There is still much work to be done to develop these tools in a way that is agreed upon by the global community, but we are at a stage now to begin the process.
Additional Q and A with the author:
- Why was Random Forests selected as the chosen algorithm in this example? What alternatives are available?
- Random Forests is a powerful classification algorithm. Its advantages include its flexibility (e.g. how fast the model “learns”), and overall accuracy when compared to similar algorithms. Methods such as gradient boosted trees or deep learning methods (neural nets) could also be implemented however within the R environment, random forests are easy to implement (deep learning methods are still evolving here), and are more accurate than gradient boosted methods.
- Why was R Shiny selected as the platform for development of the web application? What alternatives are available?
- For this case, I used R Shiny because it is very easy to go from raw code to an online implementation. The time it takes (depending on the complexity of the application) can be from a few hours (or less) to a couple of days.

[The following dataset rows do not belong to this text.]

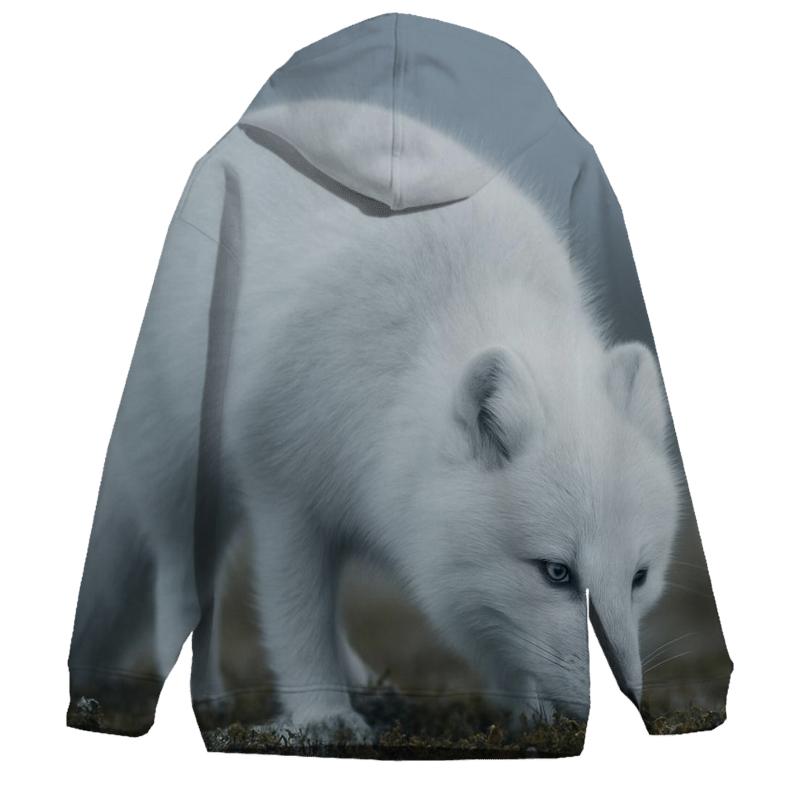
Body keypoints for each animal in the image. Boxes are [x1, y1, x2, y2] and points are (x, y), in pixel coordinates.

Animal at [224, 115, 683, 742]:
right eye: (557, 572)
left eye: (639, 576)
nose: (632, 703)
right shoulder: (282, 489)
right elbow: (296, 618)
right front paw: (324, 718)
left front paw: (527, 714)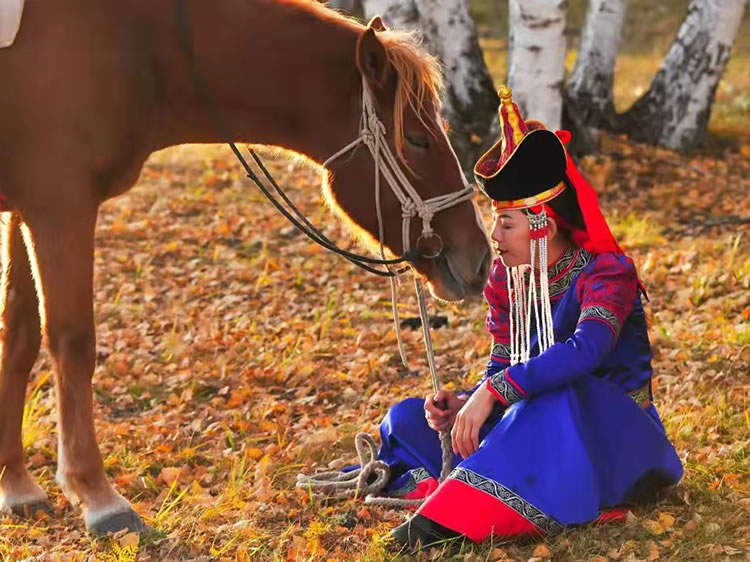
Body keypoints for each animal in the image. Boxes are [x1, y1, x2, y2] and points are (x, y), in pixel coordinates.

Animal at [0, 0, 494, 532]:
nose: (481, 258)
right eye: (418, 139)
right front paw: (97, 495)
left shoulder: (25, 211)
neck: (139, 42)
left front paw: (16, 484)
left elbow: (18, 338)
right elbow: (72, 343)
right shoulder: (59, 207)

- However, R Shiny is somewhat limited when it comes to scaling up to large applications. As such, I would recommend that Django (which is a web framework available through the Python language) be used for a scaled version of this application.
- Is it possible to introduce additional variables (risk criteria) over time?
- Yes, it is possible to test the application on a few criteria (e.g. for the purposes of a pilot project), and to leave the application open-ended for further criteria to be added at a later stage.
- Is it possible to “add” the application to an existing database?
- Yes, the application can be built around an existing database. This would require limited changes to the existing database with regards to its structure. However, there would have to be some coordination between the database, contributors, and the front end to ensure data security.
- What are the limitations associated with such applications?
- As noted above, the interpretation of probability is one of the most difficult issues. For “grey” scenarios (e.g. a probability of 50 or 60%), discussion as to thresholds will be necessary.
- The model relies on good quality data. It is important to ensure the data are clean and missing information is kept to a minimum.
- The modeling aspect (random forests) is sometimes referred to as a “black box” and can be difficult to interpret. However, this can be overcome by utilizing the expertise of those familiar with the algorithm
- What options are available in terms of output/provision of results?
- As soon as the user enters the information in a catch certificate, the application can give a yes or no result for inspection/verification, or a probability (e.g. 0.56 or 0.80 – as explained above).
- It is also possible to program certain characteristics that would require inspections in 100% of cases (e.g. catches from a vessel included on an RFMO IUU vessel list)
- The application can also be programmed to provide a PDF report containing the results of the probability calculation.